WORK ORDER: Rewrite the lines between the one holding "All Divanidea beds are available with a" and the one holding "Build or Buy", inclusive, with "storage box" swapped for "pull-out drawer" and nothing else altered. Omit the pictures.

___ SUPPLIED DATA

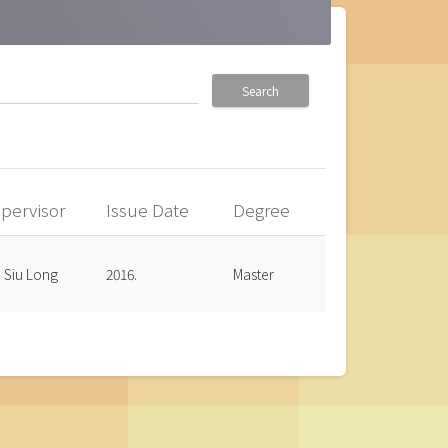
Search
pervisor
Issue Date
Degree
, Siu Long
2016.
Master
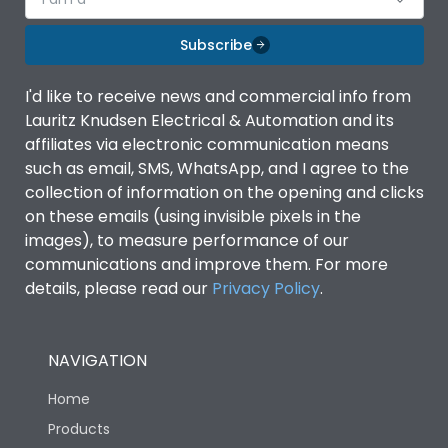
Subscribe
I'd like to receive news and commercial info from
Lauritz Knudsen Electrical & Automation and its
affiliates via electronic communication means
such as email, SMS, WhatsApp, and I agree to the
collection of information on the opening and clicks
on these emails (using invisible pixels in the
images), to measure performance of our
communications and improve them. For more
details, please read our
Privacy Policy
.
NAVIGATION
Home
Products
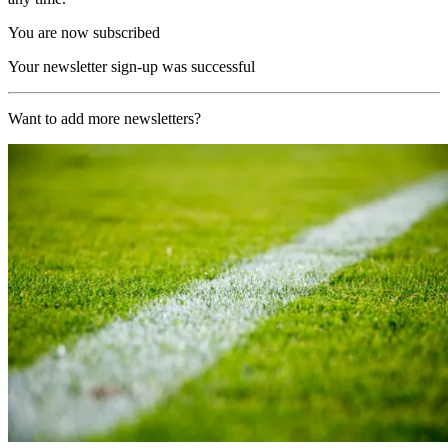
You are now subscribed
Your newsletter sign-up was successful
Want to add more newsletters?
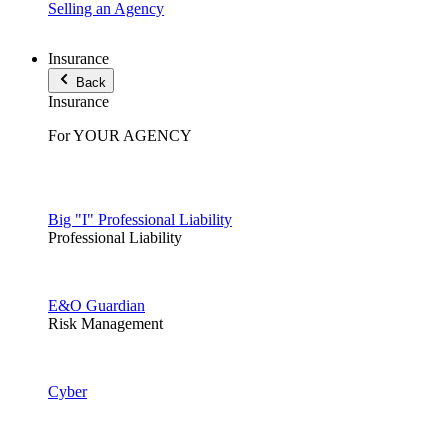
Selling an Agency
Insurance
Back
Insurance
For YOUR AGENCY
Big "I" Professional Liability
Professional Liability
E&O Guardian
Risk Management
Cyber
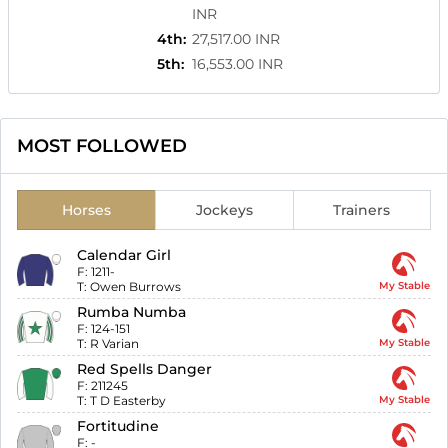
INR
4th
:
27,517.00 INR
5th
:
16,553.00 INR
MOST FOLLOWED
Horses
Jockeys
Trainers
Calendar Girl
F:
1211-
T:
Owen Burrows
My Stable
Rumba Numba
F:
124-151
T:
R Varian
My Stable
Red Spells Danger
F:
211245
T:
T D Easterby
My Stable
Fortitudine
F:
-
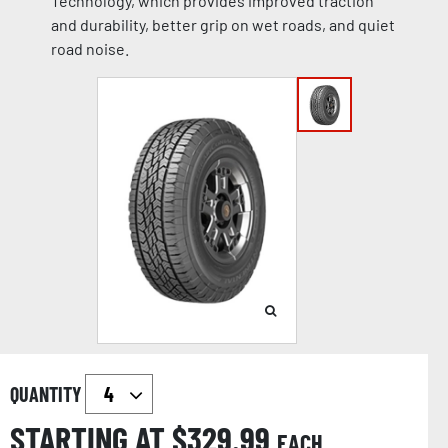
Technology, which provides improved traction
and durability, better grip on wet roads, and quiet
road noise.
QUANTITY
STARTING AT $
329.99
EACH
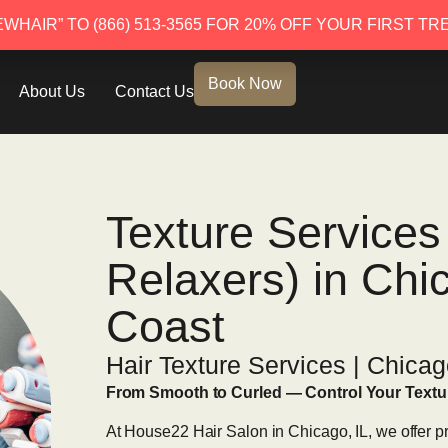
EWHAIR” TO (866) 513-3565 FOR 20% OFF YOUR FIRST TR
EWHAIR” TO (866) 513-3565 FOR 20% OFF YOUR FIRST TR
Book Now
About Us
Contact Us
Texture Service
Relaxers) in Chi
Coast
Hair Texture Services | Chicag
From Smooth to Curled — Control Your Textu
At House22 Hair Salon in Chicago, IL, we offer pr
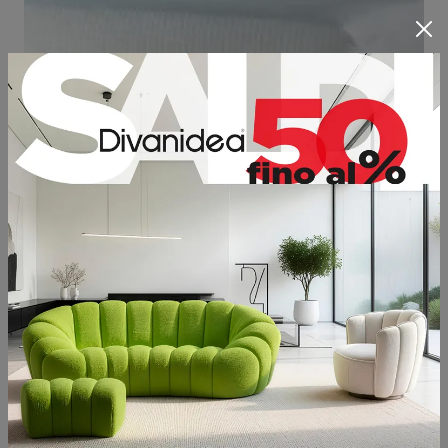
All Divanidea beds are available with a
storage box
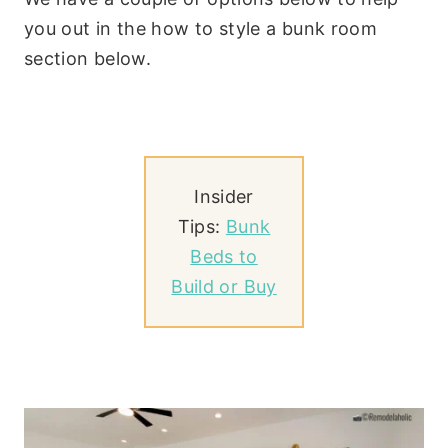
you out in the how to style a bunk room
section below.
Insider
Tips:
Bunk
Beds to
Build or Buy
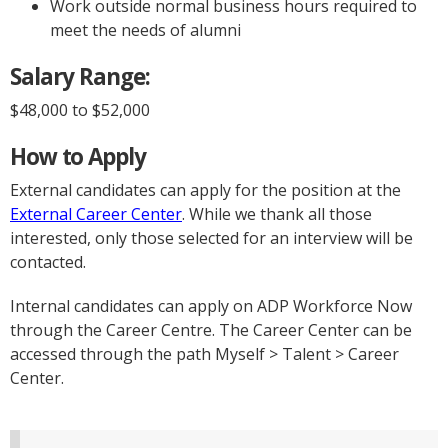
Work outside normal business hours required to
meet the needs of alumni
Salary Range:
$48,000 to $52,000
How to Apply
External candidates can apply for the position at the
External Career Center
. While we thank all those
interested, only those selected for an interview will be
contacted.
Internal candidates can apply on ADP Workforce Now
through the Career Centre. The Career Center can be
accessed through the path Myself > Talent > Career
Center.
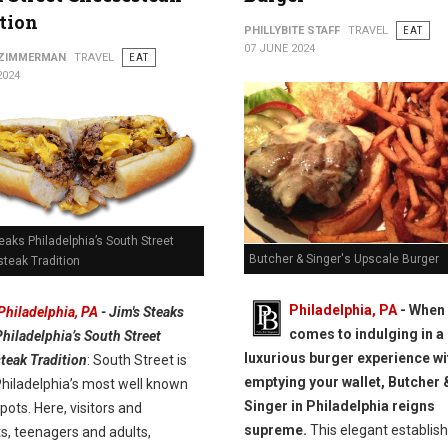
tion
PHILLYBITE STAFF
TRAVEL
EAT
07 JUNE 2024
 ZIMMERMAN
TRAVEL
EAT
2024
eaks Philadelphia’s South Street
Butcher & Singer's Upscale Burger
teak Tradition
Philadelphia, PA
- When 
Philadelphia, PA
- Jim's Steaks
comes to indulging in a
Philadelphia’s South Street
luxurious burger experience wi
teak Tradition
: South Street is
emptying your wallet, Butcher 
Philadelphia’s most well known
Singer in Philadelphia reigns
pots. Here, visitors and
supreme.
This elegant establis
s, teenagers and adults,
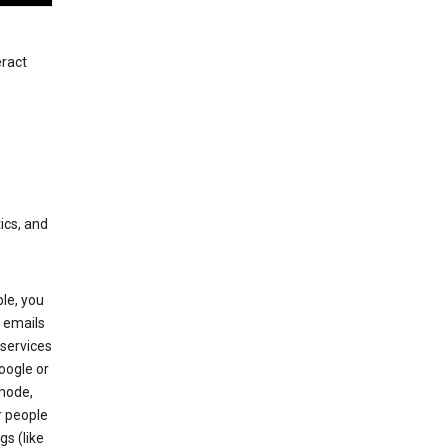
eract
ics, and
le, you
 emails
services
oogle or
mode,
r people
gs (like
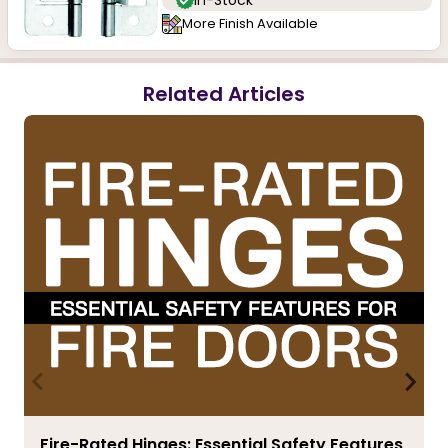
In-Stock
More Finish Available
Related Articles
Fire-Rated Hinges: Essential Safety Features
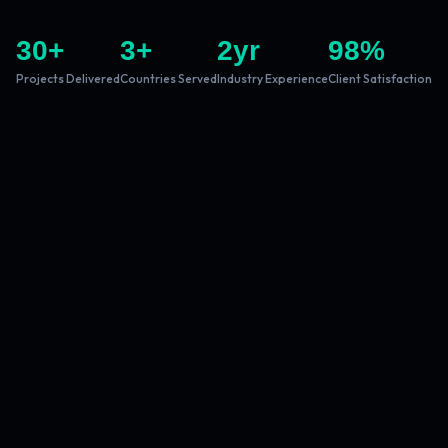
30
+
3
+
2
yr
98
%
Projects Delivered
Countries Served
Industry Experience
Client Satisfaction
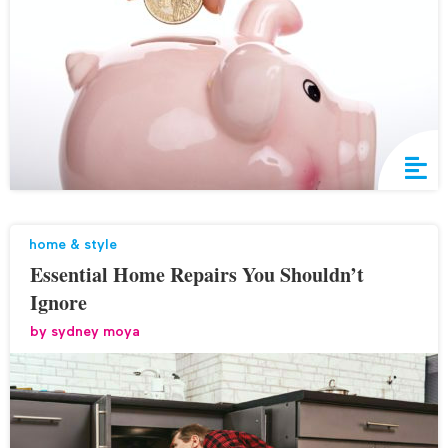
home & style
Essential Home Repairs You Shouldn’t
Ignore
by
sydney moya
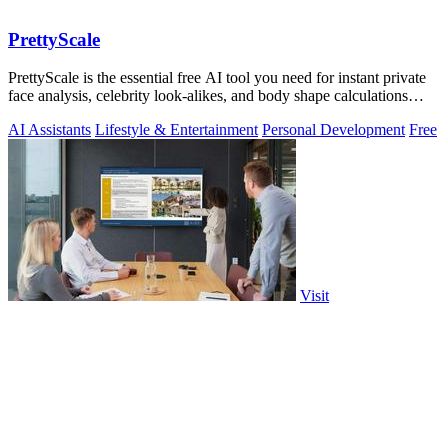
PrettyScale
PrettyScale is the essential free AI tool you need for instant private
face analysis, celebrity look-alikes, and body shape calculations
without any.
AI Assistants
Lifestyle & Entertainment
Personal Development
Free
Visit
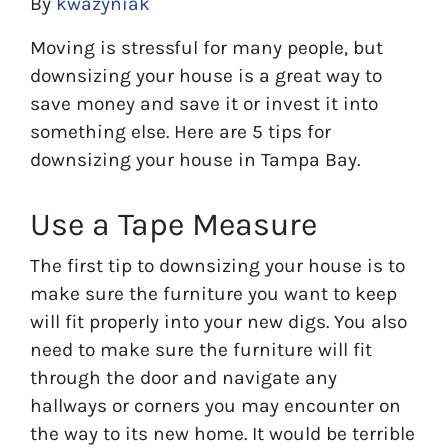
By
kwazyniak
Moving is stressful for many people, but
downsizing your house is a great way to
save money and save it or invest it into
something else. Here are 5 tips for
downsizing your house in Tampa Bay.
Use a Tape Measure
The first tip to downsizing your house is to
make sure the furniture you want to keep
will fit properly into your new digs. You also
need to make sure the furniture will fit
through the door and navigate any
hallways or corners you may encounter on
the way to its new home. It would be terrible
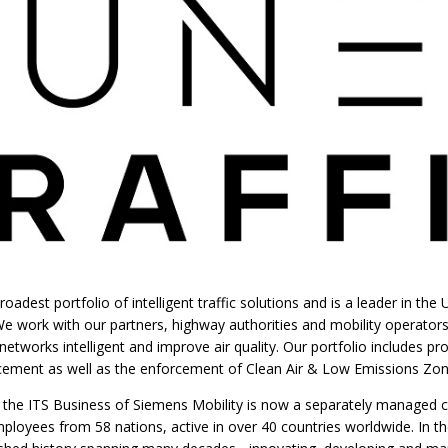
roadest portfolio of intelligent traffic solutions and is a leader in th
 work with our partners, highway authorities and mobility operator
etworks intelligent and improve air quality. Our portfolio includes pr
orcement as well as the enforcement of Clean Air & Low Emissions Zon
y the ITS Business of Siemens Mobility is now a separately managed 
loyees from 58 nations, active in over 40 countries worldwide. In th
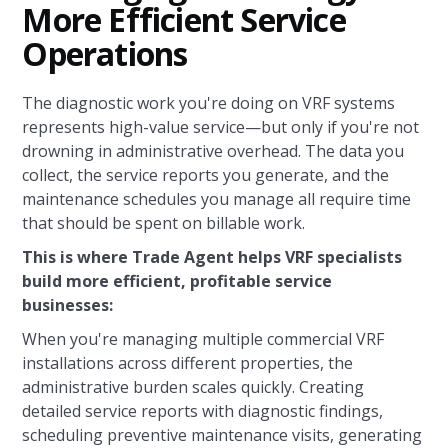
More Efficient Service
Operations
The diagnostic work you're doing on VRF systems
represents high-value service—but only if you're not
drowning in administrative overhead. The data you
collect, the service reports you generate, and the
maintenance schedules you manage all require time
that should be spent on billable work.
This is where Trade Agent helps VRF specialists
build more efficient, profitable service
businesses:
When you're managing multiple commercial VRF
installations across different properties, the
administrative burden scales quickly. Creating
detailed service reports with diagnostic findings,
scheduling preventive maintenance visits, generating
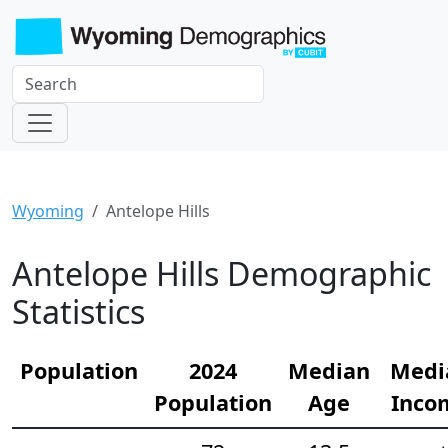
Wyoming
Antelope Hills
Antelope Hills Demographic
Statistics
Population
2024
Median
Medi
Population
Age
Inco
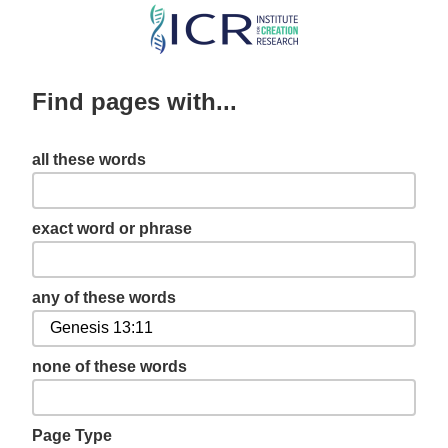
Skip
to
main
Find pages with...
content
all these words
exact word or phrase
any of these words
none of these words
Page Type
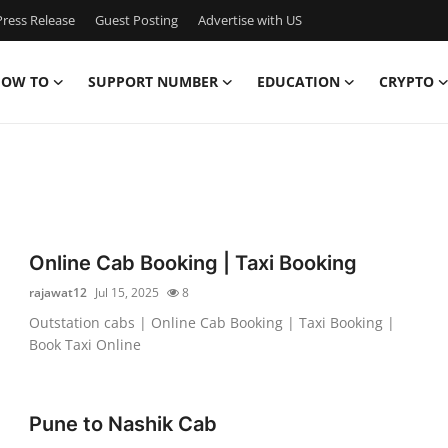
ress Release
Guest Posting
Advertise with US
OW TO
SUPPORT NUMBER
EDUCATION
CRYPTO
Online Cab Booking | Taxi Booking
rajawat12
Jul 15, 2025
8
Outstation cabs | Online Cab Booking | Taxi Booking |
Book Taxi Online
Pune to Nashik Cab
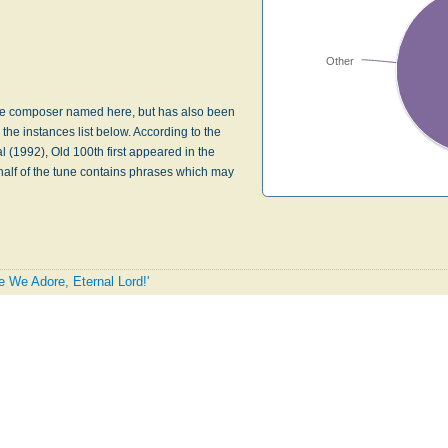
Other
f the composer named here, but has also been
 the instances list below. According to the
 (1992), Old 100th first appeared in the
 half of the tune contains phrases which may
e We Adore, Eternal Lord!'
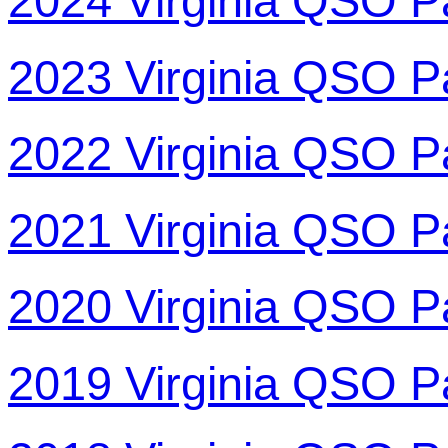
2024 Virginia QSO P
2023 Virginia QSO P
2022 Virginia QSO P
2021 Virginia QSO P
2020 Virginia QSO P
2019 Virginia QSO P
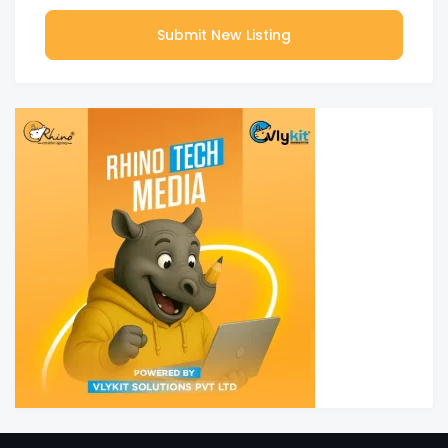
Submit New Listing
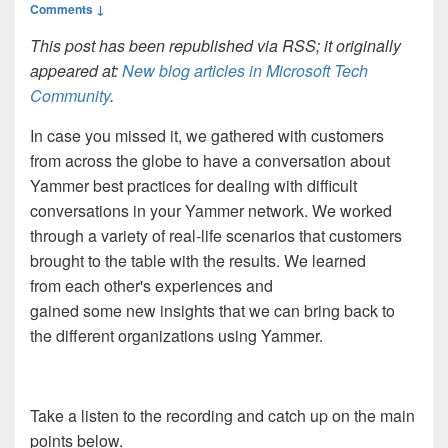
Comments ↓
This post has been republished via RSS; it originally
appeared at:
New blog articles in Microsoft Tech
Community
.
In case you missed it, we gathered with customers
from across the globe to have a conversation about
Yammer best practices for dealing with difficult
conversations in your Yammer network. We worked
through a variety of real-life scenarios that customers
brought to the table with the results. We learned
from each other's experiences and
gained some new insights that we can bring back to
the different organizations using Yammer.
Take a listen to the recording and catch up on the main
points below.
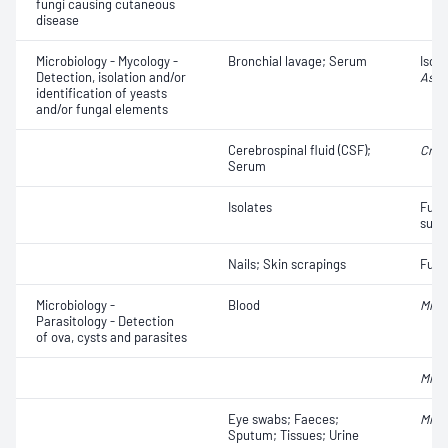
fungi causing cutaneous
disease
Microbiology - Mycology -
Bronchial lavage; Serum
Isola
Detection, isolation and/or
Aspe
identification of yeasts
and/or fungal elements
Cerebrospinal fluid (CSF);
Cryp
Serum
Isolates
Fungi
susce
Nails; Skin scrapings
Fungi
Microbiology -
Blood
Micro
Parasitology - Detection
of ova, cysts and parasites
Micro
Eye swabs; Faeces;
Micr
Sputum; Tissues; Urine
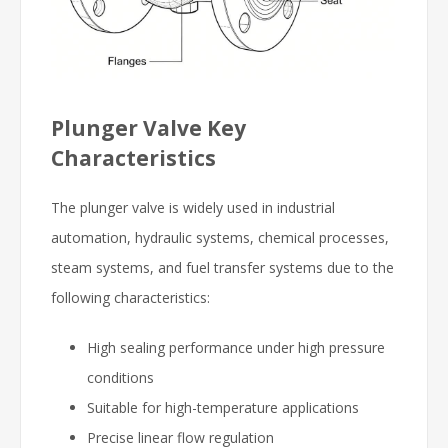
Plunger Valve Key
Characteristics
The plunger valve is widely used in industrial
automation, hydraulic systems, chemical processes,
steam systems, and fuel transfer systems due to the
following characteristics:
High sealing performance under high pressure
conditions
Suitable for high-temperature applications
Precise linear flow regulation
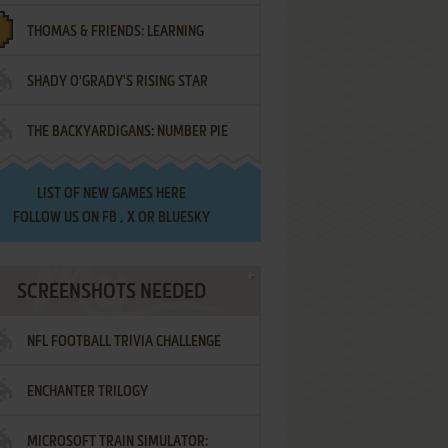
THOMAS & FRIENDS: LEARNING
SHADY O'GRADY'S RISING STAR
DESTINATIONS
THE BACKYARDIGANS: NUMBER PIE
SAMURAI
LIST OF
NEW GAMES HERE
FOLLOW US ON
FB
,
X
OR
BLUESKY
SCREENSHOTS NEEDED
NFL FOOTBALL TRIVIA CHALLENGE
ENCHANTER TRILOGY
MICROSOFT TRAIN SIMULATOR:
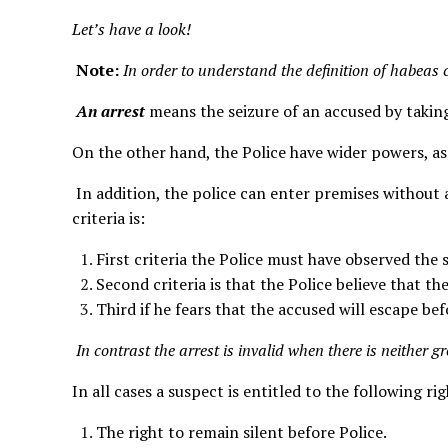
Let’s have a look!
Note:
In order to understand the definition of habea
An arrest
means the seizure of an accused by taking
On the other hand, the Police have wider powers, as
In addition, the police can enter premises without 
criteria is:
First criteria the Police must have observed the 
Second criteria is that the Police believe that th
Third if he fears that the accused will escape be
In contrast the arrest is invalid when there is neither g
In all cases a suspect is entitled to the following r
The right to remain silent before Police.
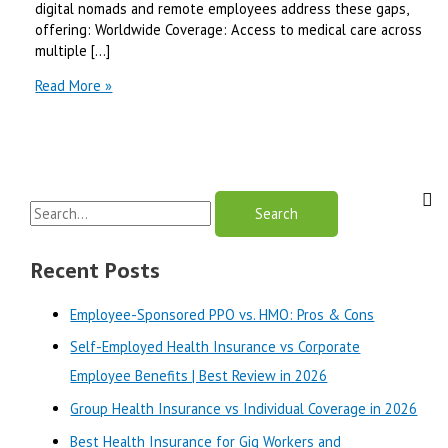
digital nomads and remote employees address these gaps,
offering: Worldwide Coverage: Access to medical care across
multiple […]
Best
Read More »
Health
Insurance
for
Remote
Workers
S
and
Digital
e
Nomads
a
Recent Posts
|
r
Best
Employee-Sponsored PPO vs. HMO: Pros & Cons
Review
c
in
Self-Employed Health Insurance vs Corporate
h
2025
Employee Benefits | Best Review in 2026
f
o
Group Health Insurance vs Individual Coverage in 2026
r
Best Health Insurance for Gig Workers and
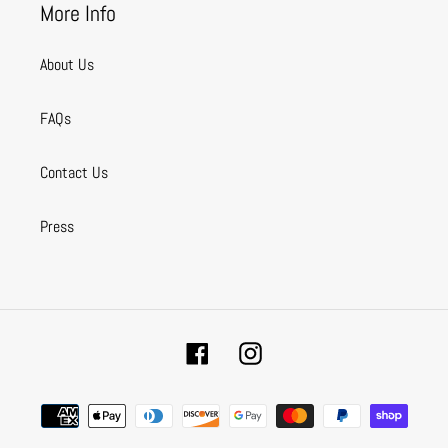
More Info
About Us
FAQs
Contact Us
Press
Facebook
Instagram
Payment
methods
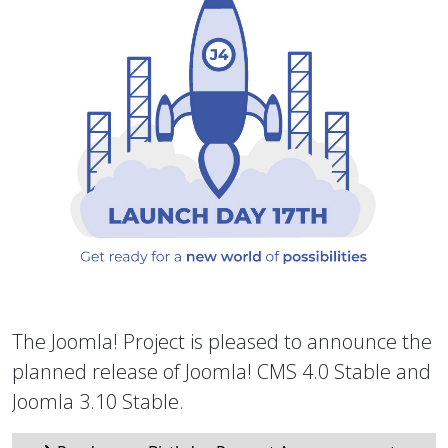
The Joomla! Project is pleased to announce the
planned release of Joomla! CMS 4.0 Stable and
Joomla 3.10 Stable.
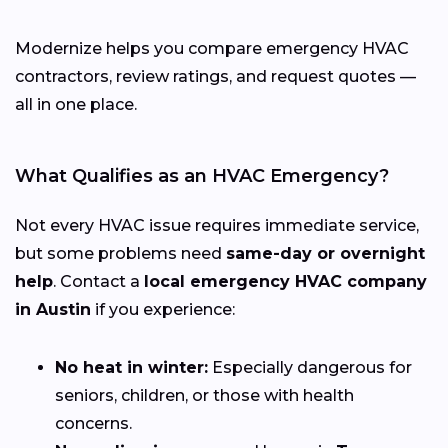
Modernize helps you compare emergency HVAC
contractors, review ratings, and request quotes —
all in one place.
What Qualifies as an HVAC Emergency?
Not every HVAC issue requires immediate service,
but some problems need
same-day or overnight
help
. Contact a
local emergency HVAC company
in Austin
if you experience:
No heat in winter:
Especially dangerous for
seniors, children, or those with health
concerns.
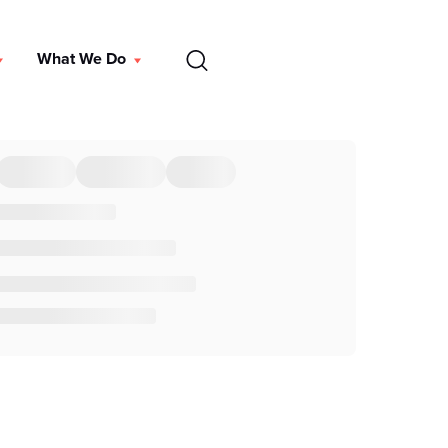
EN
What We Do
DONATE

______

ANSWER TO THIS PROBLEM:
All Divanidea beds are available with a
pull-out drawer
you out in the how to style a bunk room
section below.
Insider
Tips:
Bunk
Beds to
Build or Buy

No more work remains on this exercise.